What this task involves
Return the entries exactly. Images are not part of the copy.

Dataset entries
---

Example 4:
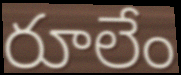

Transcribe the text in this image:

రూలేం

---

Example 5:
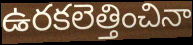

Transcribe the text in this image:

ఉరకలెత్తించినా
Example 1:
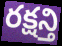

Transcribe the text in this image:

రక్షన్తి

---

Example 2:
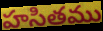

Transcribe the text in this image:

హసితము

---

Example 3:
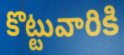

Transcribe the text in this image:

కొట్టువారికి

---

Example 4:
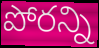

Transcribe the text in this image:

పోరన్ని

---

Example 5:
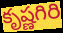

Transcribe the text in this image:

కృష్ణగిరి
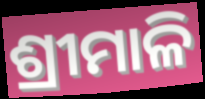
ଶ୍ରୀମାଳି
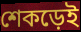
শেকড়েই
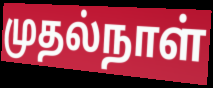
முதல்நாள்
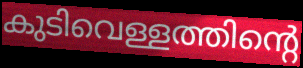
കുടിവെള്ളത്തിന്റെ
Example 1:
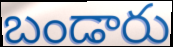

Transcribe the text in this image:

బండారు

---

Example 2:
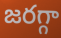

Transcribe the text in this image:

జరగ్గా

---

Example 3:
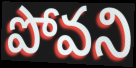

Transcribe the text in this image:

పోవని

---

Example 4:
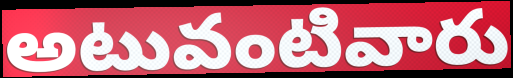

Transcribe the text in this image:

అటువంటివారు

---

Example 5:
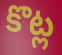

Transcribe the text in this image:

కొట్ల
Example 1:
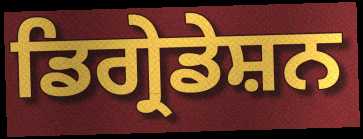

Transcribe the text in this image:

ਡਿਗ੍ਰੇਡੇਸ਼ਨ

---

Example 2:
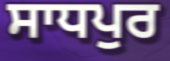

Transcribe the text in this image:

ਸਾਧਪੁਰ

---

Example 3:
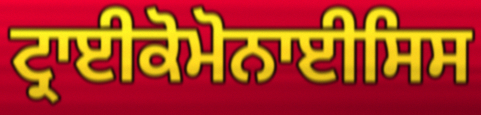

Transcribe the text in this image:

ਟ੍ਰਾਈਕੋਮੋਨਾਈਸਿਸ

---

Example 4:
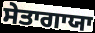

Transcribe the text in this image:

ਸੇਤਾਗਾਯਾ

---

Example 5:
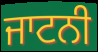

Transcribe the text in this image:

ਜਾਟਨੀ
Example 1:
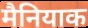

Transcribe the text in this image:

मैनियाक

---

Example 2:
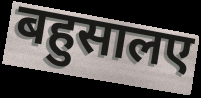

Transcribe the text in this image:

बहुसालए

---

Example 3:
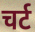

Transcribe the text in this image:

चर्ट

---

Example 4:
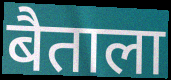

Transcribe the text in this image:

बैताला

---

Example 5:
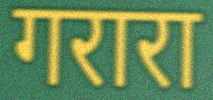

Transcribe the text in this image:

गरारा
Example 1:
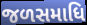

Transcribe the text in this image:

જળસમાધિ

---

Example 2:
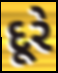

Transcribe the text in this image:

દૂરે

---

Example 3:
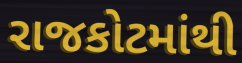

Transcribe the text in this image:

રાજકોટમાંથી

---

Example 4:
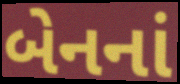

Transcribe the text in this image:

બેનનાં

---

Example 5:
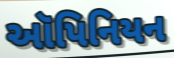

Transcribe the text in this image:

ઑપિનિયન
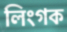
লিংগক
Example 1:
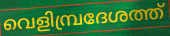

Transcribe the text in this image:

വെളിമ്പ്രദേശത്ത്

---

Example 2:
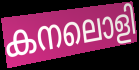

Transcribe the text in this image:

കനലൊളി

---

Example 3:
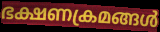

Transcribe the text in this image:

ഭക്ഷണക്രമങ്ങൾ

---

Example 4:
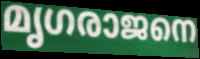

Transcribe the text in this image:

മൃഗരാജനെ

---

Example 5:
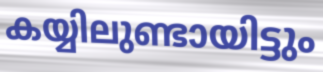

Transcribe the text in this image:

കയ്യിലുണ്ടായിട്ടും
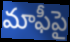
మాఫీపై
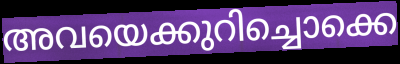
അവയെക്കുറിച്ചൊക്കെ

Exercise response
---

Example 4:

Transcribe the text in this image:

రూలేం

---

Example 5:

Transcribe the text in this image:

ఉరకలెత్తించినా
Example 1:

Transcribe the text in this image:

రక్షన్తి

---

Example 2:

Transcribe the text in this image:

హసితము

---

Example 3:

Transcribe the text in this image:

కొట్టువారికి

---

Example 4:

Transcribe the text in this image:

పోరన్ని

---

Example 5:

Transcribe the text in this image:

కృష్ణగిరి
ଶ୍ରୀମାଳି
শেকড়েই
முதல்நாள்
കുടിവെള്ളത്തിന്റെ
Example 1:

Transcribe the text in this image:

బండారు

---

Example 2:

Transcribe the text in this image:

జరగ్గా

---

Example 3:

Transcribe the text in this image:

పోవని

---

Example 4:

Transcribe the text in this image:

అటువంటివారు

---

Example 5:

Transcribe the text in this image:

కొట్ల
Example 1:

Transcribe the text in this image:

ਡਿਗ੍ਰੇਡੇਸ਼ਨ

---

Example 2:

Transcribe the text in this image:

ਸਾਧਪੁਰ

---

Example 3:

Transcribe the text in this image:

ਟ੍ਰਾਈਕੋਮੋਨਾਈਸਿਸ

---

Example 4:

Transcribe the text in this image:

ਸੇਤਾਗਾਯਾ

---

Example 5:

Transcribe the text in this image:

ਜਾਟਨੀ
Example 1:

Transcribe the text in this image:

मैनियाक

---

Example 2:

Transcribe the text in this image:

बहुसालए

---

Example 3:

Transcribe the text in this image:

चर्ट

---

Example 4:

Transcribe the text in this image:

बैताला

---

Example 5:

Transcribe the text in this image:

गरारा
Example 1:

Transcribe the text in this image:

જળસમાધિ

---

Example 2:

Transcribe the text in this image:

દૂરે

---

Example 3:

Transcribe the text in this image:

રાજકોટમાંથી

---

Example 4:

Transcribe the text in this image:

બેનનાં

---

Example 5:

Transcribe the text in this image:

ઑપિનિયન
লিংগক
Example 1:

Transcribe the text in this image:

വെളിമ്പ്രദേശത്ത്

---

Example 2:

Transcribe the text in this image:

കനലൊളി

---

Example 3:

Transcribe the text in this image:

ഭക്ഷണക്രമങ്ങൾ

---

Example 4:

Transcribe the text in this image:

മൃഗരാജനെ

---

Example 5:

Transcribe the text in this image:

കയ്യിലുണ്ടായിട്ടും
మాఫీపై
അവയെക്കുറിച്ചൊക്കെ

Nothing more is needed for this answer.